How To Drink Absinthe
When diluted with water, absinthe becomes cloudy due to the presence of anise oils called terpenes. As terpenes are soluble in a liquid of above 30% ethanol, they are initially clear in appearance. However, when diluted below the 30% threshold, the oils produce a cloudy precipitate.
Indeed, this phenomenon is referred to as “the louche” and plays an important role when serving absinthe.
What Is An Absinthe Spoon?
During the late 19th century, several accessories were introduced to Parisian cafés for serving absinthe. One of the most commonplace is a unique slotted spoon, which is used for louching, a process that we describe below.
Meanwhile, absinthe fountains are used for storing large quantities of ice water with taps for serving it into a glass. Similarly, specially-designed glasses are occasionally utilised for absinthe, which have bulges to indicate the recommended quantities of spirit and water to add.

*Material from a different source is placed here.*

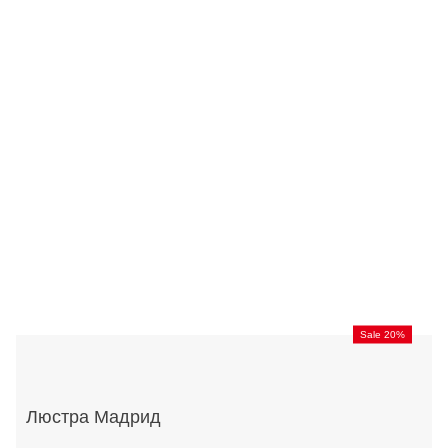
Sale 20%
Люстра Мадрид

French Absinthe Serving Method
Traditionally, absinthe is served in a small glass with a sugar cube, a spoon, and a carafe of ice water. Usually, the spoon is slotted as described above, but the rear of a regular teaspoon can be used too.
The spoon is then fixed onto the glass thanks to a small ridge that helps it sit securely in place. Afterwards, the sugar cube is placed on the spoon, and the water is carefully poured over it. The spoon can then be removed and used to stir the contents if desired.
Like adding droplets of water to whisky, louching releases the absinthe’s aromatic compounds and reveals its complex subtleties.
Both the decision to add the sugar cube and the quantity of water used are a matter of personal preference. Generally, a typical absinthe preparation will consist of one part absinthe and between three to five parts water.
Of course, this is the traditional way. Yet, absinthe is also a phenomenal cocktail ingredient!
Bohemian Absinthe Serving Method
Although the term provokes romantic imagery, the Bohemian method is quite recent and is Czech in origin. Indeed, it is a way that has been developed to serve Bohemian-style absinth from the Czech Republic.
Given that Czech Bohemian absinth doesn’t louche as described above, the French method serves little purpose. Therefore, a different serving method was created in order to retain the ceremonial aspect.
This particular process consists of using the spoon to pour the absinthe directly onto the sugar cube. As Bohemian absinth is very strong in alcohol, it easily catches fire when exposed to a lit match. Consequently, the sugar cube melts directly into the glass and water can be added to dilute it if desired.
Given that Bohemian-style absinth is often marketed alongside real absinthe, it’s easy to confuse the two. As a result, some people will use this serving method on the genuine article.
However, this process is discouraged with traditional absinthe. Not only does an open flame present a fire hazard, but it can also damage the absinthe’s flavours.